PyTorch version of Stable Baselines, reliable implementations of reinforcement learning algorithms.
https://stable-baselines3.readthedocs.io
MIT License
9.07k stars 1.7k forks source link

[Question] Understanding Seed #642

Closed danielstankw closed 3 years ago

danielstankw commented 3 years ago

Important Note: We do not do technical support, nor consulting and don't answer personal questions per email. Please post your question on the RL Discord, Reddit or Stack Overflow in that case.

Question

I am running learning using PPO on a custom env made in Robosuite. I do not understand how can I set the seed to specific number in order to be able to reproduce results ? I have seen different ways of doing so and I am not sure if what I did is correct. Would appreciate some feedback.

Additional context

env = Monitor(env, monitor_dir, allow_early_resets=True)

env.seed(42)
set_random_seed(seed=42)

model = PPO('MlpPolicy', env, verbose=2, seed=42, tensorboard_log="./learning_log/ppo_tensorboard/")
model.learn(total_timesteps=10_000, tb_log_name='learning', reset_num_timesteps=True)`

Checklist

araffin commented 3 years ago

Hello, you are doing it the right way, normally, you only need to pass a seed to the constructor (it will also seed the env).
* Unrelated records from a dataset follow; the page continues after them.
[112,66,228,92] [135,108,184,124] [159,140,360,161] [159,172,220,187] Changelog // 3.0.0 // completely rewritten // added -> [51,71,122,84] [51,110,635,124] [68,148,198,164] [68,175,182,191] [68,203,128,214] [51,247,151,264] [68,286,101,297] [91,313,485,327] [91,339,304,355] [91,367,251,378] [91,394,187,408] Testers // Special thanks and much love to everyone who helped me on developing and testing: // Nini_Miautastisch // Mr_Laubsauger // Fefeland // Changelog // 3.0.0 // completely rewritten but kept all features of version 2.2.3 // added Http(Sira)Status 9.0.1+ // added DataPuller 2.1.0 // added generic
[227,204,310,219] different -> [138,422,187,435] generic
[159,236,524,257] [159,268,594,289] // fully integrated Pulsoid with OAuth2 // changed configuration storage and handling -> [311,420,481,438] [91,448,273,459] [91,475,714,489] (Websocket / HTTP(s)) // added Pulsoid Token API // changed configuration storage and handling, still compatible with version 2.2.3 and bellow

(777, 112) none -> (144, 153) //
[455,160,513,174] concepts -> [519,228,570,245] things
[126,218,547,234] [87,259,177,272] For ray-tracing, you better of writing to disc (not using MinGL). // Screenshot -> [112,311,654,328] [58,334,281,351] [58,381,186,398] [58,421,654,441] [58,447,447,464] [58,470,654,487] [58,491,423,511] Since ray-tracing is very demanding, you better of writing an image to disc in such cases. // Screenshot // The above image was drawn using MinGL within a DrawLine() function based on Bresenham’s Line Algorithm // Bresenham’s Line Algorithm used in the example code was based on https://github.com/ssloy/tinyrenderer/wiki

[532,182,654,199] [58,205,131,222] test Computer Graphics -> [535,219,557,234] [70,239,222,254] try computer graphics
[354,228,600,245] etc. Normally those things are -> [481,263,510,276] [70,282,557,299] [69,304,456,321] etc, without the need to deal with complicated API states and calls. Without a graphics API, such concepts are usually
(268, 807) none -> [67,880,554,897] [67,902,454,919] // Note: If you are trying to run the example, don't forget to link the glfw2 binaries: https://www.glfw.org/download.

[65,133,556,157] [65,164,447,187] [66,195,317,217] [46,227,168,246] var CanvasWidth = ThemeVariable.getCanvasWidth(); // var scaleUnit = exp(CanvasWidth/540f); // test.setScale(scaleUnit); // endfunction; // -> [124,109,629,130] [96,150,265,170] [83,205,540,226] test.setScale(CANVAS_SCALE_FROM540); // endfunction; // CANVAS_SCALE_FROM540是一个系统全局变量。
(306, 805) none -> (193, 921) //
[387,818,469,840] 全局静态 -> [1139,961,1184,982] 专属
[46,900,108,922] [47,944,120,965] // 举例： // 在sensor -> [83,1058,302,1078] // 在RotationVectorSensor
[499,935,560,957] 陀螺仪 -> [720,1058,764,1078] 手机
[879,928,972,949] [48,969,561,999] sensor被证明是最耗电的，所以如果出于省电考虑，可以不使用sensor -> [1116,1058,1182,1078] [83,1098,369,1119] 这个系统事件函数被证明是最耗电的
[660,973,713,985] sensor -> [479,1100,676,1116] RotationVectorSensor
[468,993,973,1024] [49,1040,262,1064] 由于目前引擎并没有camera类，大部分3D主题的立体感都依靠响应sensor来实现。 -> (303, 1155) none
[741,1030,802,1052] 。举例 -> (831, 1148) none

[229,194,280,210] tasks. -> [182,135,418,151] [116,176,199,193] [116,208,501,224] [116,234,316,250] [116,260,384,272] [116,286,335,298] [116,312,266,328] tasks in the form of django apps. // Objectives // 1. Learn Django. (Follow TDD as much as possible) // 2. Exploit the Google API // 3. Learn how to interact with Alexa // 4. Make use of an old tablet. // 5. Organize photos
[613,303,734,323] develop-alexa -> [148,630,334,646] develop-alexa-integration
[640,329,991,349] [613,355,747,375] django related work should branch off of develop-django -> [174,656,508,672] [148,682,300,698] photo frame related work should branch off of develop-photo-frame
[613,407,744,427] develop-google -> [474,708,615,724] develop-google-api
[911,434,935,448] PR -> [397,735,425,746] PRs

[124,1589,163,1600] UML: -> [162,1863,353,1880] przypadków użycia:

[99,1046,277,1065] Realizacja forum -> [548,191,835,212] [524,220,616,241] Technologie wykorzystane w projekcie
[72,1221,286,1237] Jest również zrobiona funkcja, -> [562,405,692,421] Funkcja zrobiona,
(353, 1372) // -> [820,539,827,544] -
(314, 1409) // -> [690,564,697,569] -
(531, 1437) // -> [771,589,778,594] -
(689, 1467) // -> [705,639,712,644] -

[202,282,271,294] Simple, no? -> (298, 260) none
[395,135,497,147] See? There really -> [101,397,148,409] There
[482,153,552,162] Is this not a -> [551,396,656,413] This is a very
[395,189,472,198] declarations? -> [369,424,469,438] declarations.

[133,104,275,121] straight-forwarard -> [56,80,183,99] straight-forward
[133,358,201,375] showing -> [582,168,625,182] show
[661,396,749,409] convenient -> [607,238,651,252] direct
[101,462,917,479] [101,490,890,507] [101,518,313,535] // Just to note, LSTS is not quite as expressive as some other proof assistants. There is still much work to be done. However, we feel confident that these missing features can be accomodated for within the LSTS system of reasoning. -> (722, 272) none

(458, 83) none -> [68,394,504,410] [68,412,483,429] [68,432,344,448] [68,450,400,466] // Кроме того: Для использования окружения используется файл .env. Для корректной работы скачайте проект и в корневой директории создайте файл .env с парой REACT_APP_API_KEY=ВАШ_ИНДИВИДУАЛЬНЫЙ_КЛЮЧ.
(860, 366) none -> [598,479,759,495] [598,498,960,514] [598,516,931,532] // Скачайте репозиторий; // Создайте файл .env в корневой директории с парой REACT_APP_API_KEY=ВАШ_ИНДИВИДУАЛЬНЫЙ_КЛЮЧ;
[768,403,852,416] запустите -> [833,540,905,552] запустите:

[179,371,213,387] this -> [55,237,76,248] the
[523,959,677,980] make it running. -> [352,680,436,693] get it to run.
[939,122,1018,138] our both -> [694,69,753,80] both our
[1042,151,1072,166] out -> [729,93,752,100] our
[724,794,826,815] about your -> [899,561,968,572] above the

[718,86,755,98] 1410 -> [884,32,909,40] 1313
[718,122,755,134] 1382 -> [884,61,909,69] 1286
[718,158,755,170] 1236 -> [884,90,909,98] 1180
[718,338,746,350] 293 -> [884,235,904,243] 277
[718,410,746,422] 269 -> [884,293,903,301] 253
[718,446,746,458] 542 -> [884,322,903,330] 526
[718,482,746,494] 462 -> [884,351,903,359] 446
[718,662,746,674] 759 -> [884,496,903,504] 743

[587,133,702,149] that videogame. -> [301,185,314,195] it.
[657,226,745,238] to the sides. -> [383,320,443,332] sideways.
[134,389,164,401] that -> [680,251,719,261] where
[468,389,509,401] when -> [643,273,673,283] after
If you don't get reproducible results, then the issue most probably come from the env... You can quickly check that by using CartPole-v1 or Pendulum-v0 instead of your custom env.

Related issues: https://github.com/DLR-RM/stable-baselines3/issues/557 and https://github.com/DLR-RM/stable-baselines3/issues/369

danielstankw commented 3 years ago

Thank you :)